SOURCE PASSAGE ▸
------------------------------------------------

Try and follow the process  of setting up every time and you will find it becomes a habit that you will do eventualy,  subconsciously each and every time, this is the same for any boat and rig.


Enough of all that,

Stuff to play around with at home (getting used to your boat and rig)

A /   Jib boom (strings bowsies and up haul)

B/   Main sheet bridle (3 point attachment, position of ring,) mark with felt tip?

C/   Main mast position (slider, 6/7.   Cunningham, nil. back stay/fore stay)


DF 95 Only


This was my talk when we first did the training back in 2019 so worth a read.

1/ With boat on the stand facing into the wind and PORT side facing you get the rig of your choice and put main mast in the hole it is supposed to go in.

2/ Then get the string of the jib down haul and thread thru the first two eyes and put over the HOOK, the tighten down the bowsie so the boom is a couple mm from the deck, or as close as you can get it.

3/ Put the back stay on and take out the slack with the bowsie. Once your forestay bowsie is set there is not many cases where you need to change it, just be sure it does not slip.

THE MAST RAKE YOU ARE LOOKING AT IS AROUND  1085 MM From the hole in the backstay crane to the top on the hook on the transom, for A suit, as you go down in rigs the rake of the mast increases and for instance 1085mm might be 980mm . and you would let forestay off a tad and pull on backstay equally, if you get my meaning.

I am now assuming that at home you have sorted jib and main sheets out to allow adjustment “in & out “.

Switch on tranny switch on boat sheet in and out and adjust sheeting angle of both booms


I always do things by look; I have got a terrible memory but can remember most things on the boat. Birthdays and anniversaries cause me problems.

Once you have the jib booms angle right, we now need to work on the most important thing which is the amount of twist in both jib and main.

------------------------------------------------

PARTS OF THE EXERCISE ▸
• a. Reproduce the section of the boat rigging notes that opens with the words "Try and follow" and stops after "and up haul)".
• b. In the boat rigging notes, about what mast rake is given for the A suit?
The data after this point comes from a different source than the boat rigging notes.

------------------------------------------------

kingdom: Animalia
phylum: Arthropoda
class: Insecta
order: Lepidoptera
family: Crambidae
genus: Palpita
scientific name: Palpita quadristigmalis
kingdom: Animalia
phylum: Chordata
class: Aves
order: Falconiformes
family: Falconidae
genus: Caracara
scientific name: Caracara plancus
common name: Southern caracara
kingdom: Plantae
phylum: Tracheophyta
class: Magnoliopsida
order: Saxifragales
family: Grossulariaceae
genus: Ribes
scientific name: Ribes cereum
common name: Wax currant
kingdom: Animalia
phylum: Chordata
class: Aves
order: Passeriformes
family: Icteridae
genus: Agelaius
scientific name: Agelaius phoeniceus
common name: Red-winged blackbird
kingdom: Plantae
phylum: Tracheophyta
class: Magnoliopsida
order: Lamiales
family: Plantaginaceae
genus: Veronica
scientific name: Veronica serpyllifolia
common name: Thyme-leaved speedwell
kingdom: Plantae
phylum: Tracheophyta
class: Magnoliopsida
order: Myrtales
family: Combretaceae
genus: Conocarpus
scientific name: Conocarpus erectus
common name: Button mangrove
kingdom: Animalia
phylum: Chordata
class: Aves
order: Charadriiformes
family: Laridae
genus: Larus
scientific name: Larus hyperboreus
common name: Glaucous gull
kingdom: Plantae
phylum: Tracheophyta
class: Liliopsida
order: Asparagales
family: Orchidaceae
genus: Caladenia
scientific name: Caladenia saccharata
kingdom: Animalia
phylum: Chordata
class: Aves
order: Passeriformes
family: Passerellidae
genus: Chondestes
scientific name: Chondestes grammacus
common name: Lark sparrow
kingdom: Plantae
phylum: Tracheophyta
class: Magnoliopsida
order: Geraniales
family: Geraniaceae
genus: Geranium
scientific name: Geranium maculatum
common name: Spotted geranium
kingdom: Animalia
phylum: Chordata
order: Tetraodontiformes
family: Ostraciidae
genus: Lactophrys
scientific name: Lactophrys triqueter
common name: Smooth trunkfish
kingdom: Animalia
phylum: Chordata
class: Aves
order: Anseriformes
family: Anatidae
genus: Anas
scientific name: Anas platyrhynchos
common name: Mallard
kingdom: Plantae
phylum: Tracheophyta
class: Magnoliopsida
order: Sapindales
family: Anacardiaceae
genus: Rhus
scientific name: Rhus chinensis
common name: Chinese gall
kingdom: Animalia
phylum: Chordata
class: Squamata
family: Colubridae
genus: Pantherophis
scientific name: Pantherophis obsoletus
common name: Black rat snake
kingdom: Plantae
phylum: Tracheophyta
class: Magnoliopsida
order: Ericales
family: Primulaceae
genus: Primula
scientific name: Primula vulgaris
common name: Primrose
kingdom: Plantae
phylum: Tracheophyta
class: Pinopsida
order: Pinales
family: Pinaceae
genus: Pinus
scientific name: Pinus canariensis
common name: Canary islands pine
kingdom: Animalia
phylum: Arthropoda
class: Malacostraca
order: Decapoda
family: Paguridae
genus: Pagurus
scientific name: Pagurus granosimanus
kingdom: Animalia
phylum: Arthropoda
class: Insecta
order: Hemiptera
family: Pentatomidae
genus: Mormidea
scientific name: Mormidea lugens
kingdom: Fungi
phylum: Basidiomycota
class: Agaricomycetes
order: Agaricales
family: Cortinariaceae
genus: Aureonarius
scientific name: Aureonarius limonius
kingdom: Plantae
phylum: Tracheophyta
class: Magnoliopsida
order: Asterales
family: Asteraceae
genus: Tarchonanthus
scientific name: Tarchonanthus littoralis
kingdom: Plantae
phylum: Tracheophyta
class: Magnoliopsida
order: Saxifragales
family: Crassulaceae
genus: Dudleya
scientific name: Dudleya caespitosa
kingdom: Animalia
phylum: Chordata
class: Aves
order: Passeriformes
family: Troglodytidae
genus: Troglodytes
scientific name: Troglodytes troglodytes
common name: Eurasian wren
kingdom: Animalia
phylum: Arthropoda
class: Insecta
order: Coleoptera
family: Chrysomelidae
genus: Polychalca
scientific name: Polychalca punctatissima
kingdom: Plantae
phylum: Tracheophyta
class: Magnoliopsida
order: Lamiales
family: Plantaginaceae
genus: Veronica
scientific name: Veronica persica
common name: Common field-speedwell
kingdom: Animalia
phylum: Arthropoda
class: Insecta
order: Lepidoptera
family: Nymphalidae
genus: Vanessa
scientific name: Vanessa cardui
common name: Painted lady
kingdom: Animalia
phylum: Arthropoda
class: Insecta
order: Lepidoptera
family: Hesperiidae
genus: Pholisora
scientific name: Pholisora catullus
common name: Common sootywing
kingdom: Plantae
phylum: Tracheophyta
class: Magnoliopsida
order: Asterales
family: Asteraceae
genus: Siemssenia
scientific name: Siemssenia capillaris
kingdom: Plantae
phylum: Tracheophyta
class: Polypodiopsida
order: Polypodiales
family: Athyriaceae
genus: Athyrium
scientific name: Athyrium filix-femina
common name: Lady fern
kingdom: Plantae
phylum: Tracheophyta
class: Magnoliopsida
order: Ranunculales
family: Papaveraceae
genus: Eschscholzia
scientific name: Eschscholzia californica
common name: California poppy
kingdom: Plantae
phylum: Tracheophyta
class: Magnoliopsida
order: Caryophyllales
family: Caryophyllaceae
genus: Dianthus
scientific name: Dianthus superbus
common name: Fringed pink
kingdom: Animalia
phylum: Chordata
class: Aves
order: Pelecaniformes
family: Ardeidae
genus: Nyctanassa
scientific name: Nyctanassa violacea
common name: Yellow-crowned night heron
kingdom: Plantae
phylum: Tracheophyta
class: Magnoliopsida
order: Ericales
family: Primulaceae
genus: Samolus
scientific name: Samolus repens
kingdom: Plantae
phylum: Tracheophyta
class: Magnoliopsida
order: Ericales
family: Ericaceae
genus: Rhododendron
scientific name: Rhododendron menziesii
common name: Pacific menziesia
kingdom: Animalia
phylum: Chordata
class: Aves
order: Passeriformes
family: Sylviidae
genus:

------------------------------------------------

SOLUTIONS TO THE PROBLEMS ▸
• a.
Try and follow the process  of setting up every time and you will find it becomes a habit that you will do eventualy,  subconsciously each and every time, this is the same for any boat and rig.


Enough of all that,

Stuff to play around with at home (getting used to your boat and rig)

A /   Jib boom (strings bowsies and up haul)

• b. Around 1085 mm